De outro lado, para buscar comparar tais companhias de maior valor de mercado e com outras distintas, em uma tentativa de equilibrar os resultados, optou-se por selecionar também outras cinco companhias do índice Small Cap. Apesar de listadas, tais companhias não possuem valores de mercado tão elevados quanto as primeiras e, em teoria, poderiam ter recursos mais limitados para dedicar às questões ESG. De toda forma, há de se notar que o estudo naturalmente trata apenas de companhias listadas, sujeitas à regulação da CVM, e não corresponde a um retrato de todas as empresas brasileiras, bastante distintas das especificidades do mercado de capitais.15 Mesmo observando o mercado de capitais brasileiro, que conta com quase 700 emissores, a amostra de dez empresas corresponde a aproximadamente 0,014% do total, tratando de números absolutos.16
Tendo em vista que foram selecionadas cinco companhias de maior valor de mercado, o valor que o conjunto das dez companhias representa corresponde a quase um terço do valor de mercado total de todas as companhias listadas, equivalente a 29,34%.17
Principais achados: boas notícias (e nem tanto)

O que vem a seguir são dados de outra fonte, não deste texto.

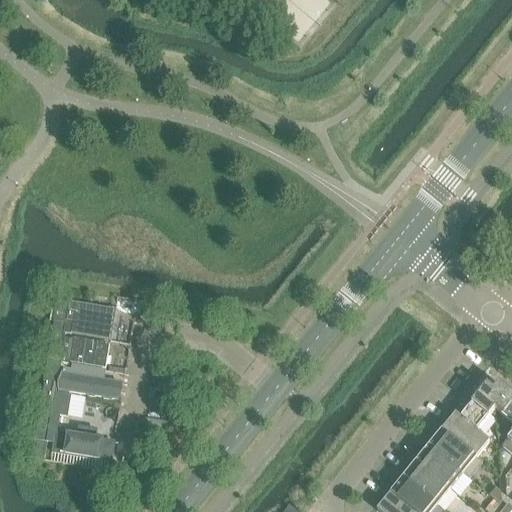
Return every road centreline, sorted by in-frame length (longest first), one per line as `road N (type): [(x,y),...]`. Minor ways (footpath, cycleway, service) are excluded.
road 1 (tertiary): [(175,511),(396,241)]
road 2 (residential): [(328,511),(322,507),(488,315)]
road 3 (tertiary): [(396,241),(511,98)]
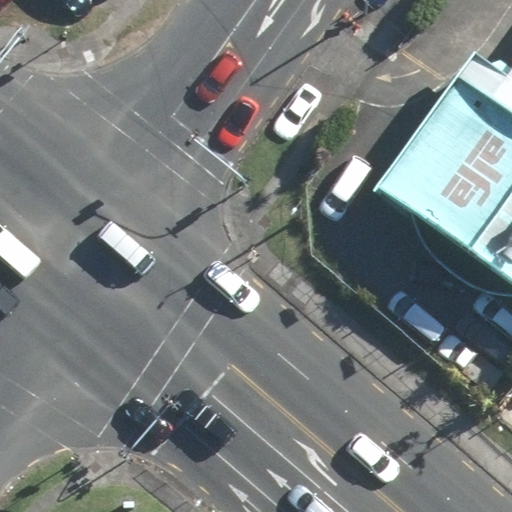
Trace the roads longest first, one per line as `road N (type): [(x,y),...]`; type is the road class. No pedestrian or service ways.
road 1 (primary): [(74,248),(387,511)]
road 2 (tertiary): [(74,248),(262,0)]
road 3 (secondary): [(74,248),(0,357)]
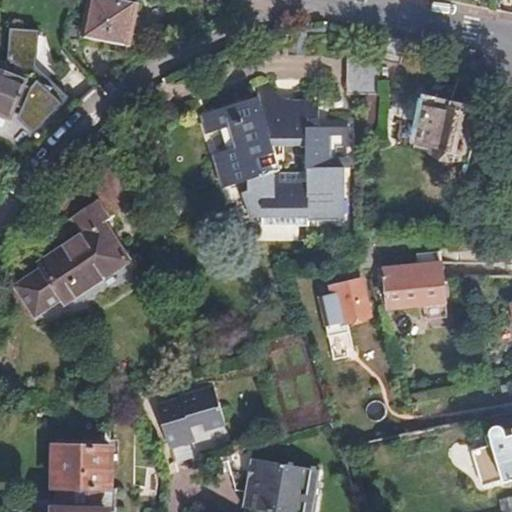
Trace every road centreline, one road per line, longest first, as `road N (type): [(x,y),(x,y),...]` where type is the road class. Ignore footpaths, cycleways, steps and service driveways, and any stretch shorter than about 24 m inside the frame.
road 1 (residential): [(0,214),(104,93),(164,55),(259,19),(277,0)]
road 2 (residential): [(313,0),(511,36)]
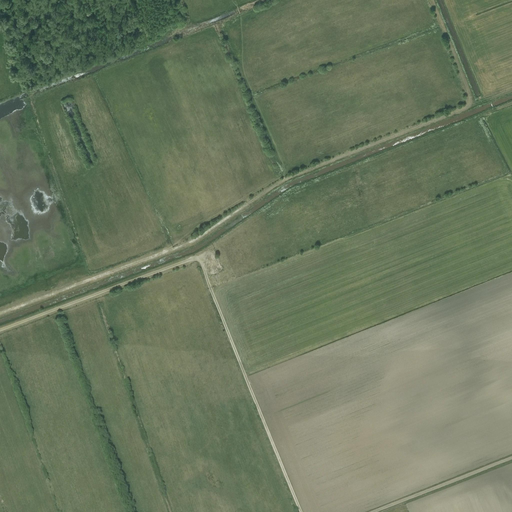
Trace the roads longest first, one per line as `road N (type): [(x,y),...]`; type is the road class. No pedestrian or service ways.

A pesquisa considerou dezesseis perguntas de temas ESG feitas às companhias com base no conteúdo da Resolução CVM 59. De forma resumida, elenca-se abaixo as respostas que indicam boas práticas e aquelas que revelam pontos fracos em metas ESG das companhias.
O objetivo com este método foi analisar cada um dos dados ESG divulgados pelas companhias, compará-las e traças as respectivas conclusões.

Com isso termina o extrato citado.